Ma se la riforma del Governo nasce e muore con gli istituti di pena, siamo in presenza di una sorta di ergastolo ostativo che non si traduce nella detenzione fino alla morte ma nella impossibilità di cambiare vita, di acquisire conoscenze, di attuare dei percorsi di recupero.

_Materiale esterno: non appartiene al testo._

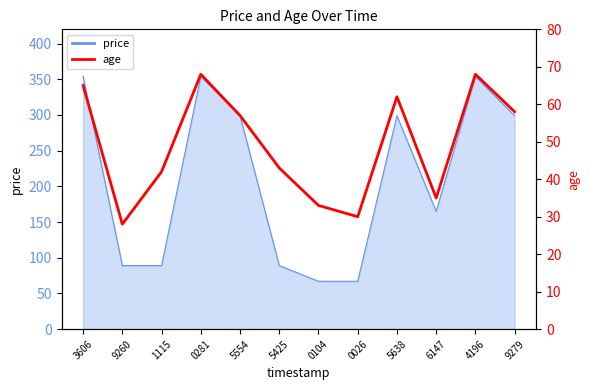

Is it true that the value at 3606 is 36?

False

E gli istituti di pena, è bene ricordarlo, sono luoghi da sempre inadatti a immaginare un futuro diverso, disumanizzati, sovraffollati, luoghi di coercizione e di violenza che alimentano rabbia, disperazione e rassegnazione. L’esatto contrario di cio’ che serve per andare oltre alla necessità del carcere e per costruire percorsi reali di cambiamento e di integrazione.

Federico Giusti

Questo articolo è stato pubblicato qui

Commenti all'articolo

  • Di paolo (---.---.---.49) 10 agosto 2018 17:56
    Ha perfettamente ragione, le carceri italiane non sono adeguate.
    Ma in questo paese, cosi come per i vaucher, anche dei percorsi alternativi al carcere si è largamente abusato. Con il risultato che anche chi aveva commesso crimini efferati ne ha beneficiato, magari continuando a delinquere.
    Ergo facciamo carceri dignitose ma poi, salvo casi rari, facciamo scontare una pena che , tra sconti, riduzioni e incompatibilità sanitarie sta diventando ridicola.